INTERTWINED LIVES: Margaret Mead, Ruth Benedict, and Their Circle
INTERTWINED LIVES: Margaret Mead, Ruth Benedict, and Their Circle. By Lois W. Banner. Knopf. 540 pp. $30
At age 80, I confess to a long life before the advent of women’s studies, gender studies, and lesbian and gay studies. I thought I knew a lot about sexuality from my work as an anthropologist, and I considered myself a feminist. But I hadn’t closely followed the morphing of feminist theory and the women’s movement into academic fields. This remarkable book has exposed me to new aspects of scholarly study and, more important, to new perceptions of anthropologists Ruth Benedict (1887–1948) and Margaret Mead (1901–78).
Benedict and Mead, preeminent American women of the 20th century, were also, as it happens, women who changed my life. Benedict’s The Chrysanthemum and the Sword: Patterns of Japanese Culture (1946) inspired me to become an anthropologist. Mead’s first question to me in 1951, when I began a 27-year association with her, was "What do you think of Ruth Benedict’s book on Japan?"
I knew a bit about their close relationship, and learned more when Mead brought me into what remained of their circle. Intellectually, the two women complemented each other. Benedict had done work in philosophy and Mead in psychology; they shared an interest in literature. Benedict, the older of the two, began as Mead’s mentor. In time, they mentored each other.
What I did not know was who slept with whom during what stages of professional development and across what gender boundaries. Banner’s masterpiece of historical reconstruction challenges those who believe in fixed categories of sexual orientation—Benedict had one husband and Mead three—as well as those who adhere to old-fashioned notions of privacy. Except as case studies for a latter-day Havelock Ellis, does any of this matter? I think so. The libido should never be excluded from intellectual history. Life is a seamless web.
A professor of history and gender studies at the University of Southern California, Banner weaves a narrative of backstage and bedroom interactions from newly available letters and unpublished drafts of the two women’s autobiographical writings, including poems. Mead always advised anthropologists and psychiatrists to use themselves as data sources for understanding human behavior. Now, the Benedict papers at Vassar College and the Mead collection at the Library of Congress offer up the women’s private lives with no misgivings about feeding the voyeurs.

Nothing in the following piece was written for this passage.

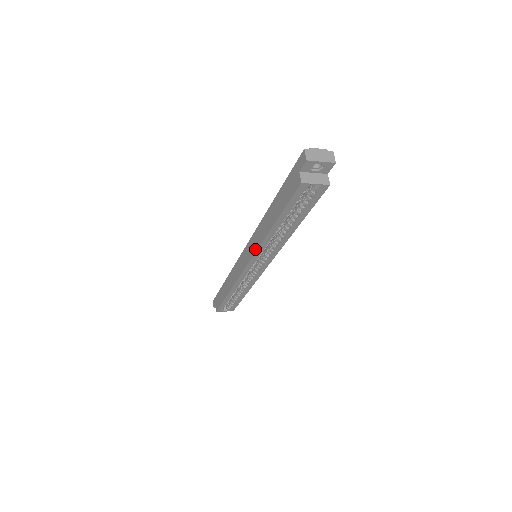
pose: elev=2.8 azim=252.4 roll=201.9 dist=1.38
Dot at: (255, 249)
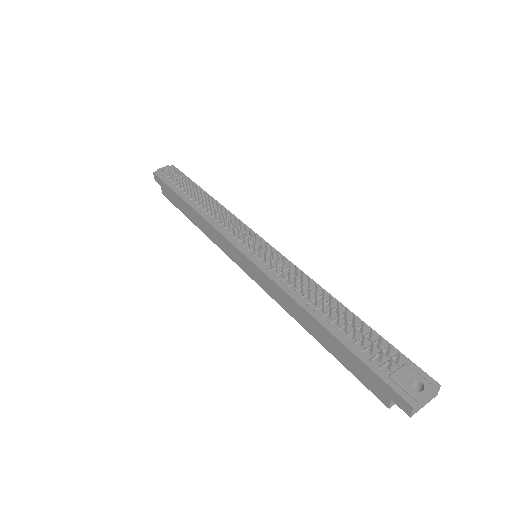
Dot at: (270, 294)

Banner provides insights into the intellectual history of the United States and anthropology’s place in that story. By focusing on the interplay of Benedict, Mead, their husbands, friends, lovers, and protégés, she takes readers well beyond the two women’s published work and shows the genesis of their thoughts on human plasticity, diversity, potential, configurations, and patterns, all pearls on a string of shared ideas. While going in and out of the closets of these great minds, the biographer also deftly links their ideas to the shifting Zeitgeist: the "free love" movement, the Depression, and especially the introduction of anthropology into public-policy discourse during and after World War II. As major thinkers who were also close to each other, the Mead-Benedict dyad and the circle around it can now be added to the Pre-Raphaelites, the Bloomsbury Group, and the American pragmatists chronicled in Louis Menand’s The Metaphysical Club (2001).
Current events give particular relevance to Banner’s last chapter, which recounts how Benedict and Mead—with funding from the U.S. Navy—organized an interdisciplinary study of contemporary cultures at Columbia University in 1947. The two women raised important questions about national character, the sort of questions that ought to be asked today about those parts of the globe resisting American hegemony.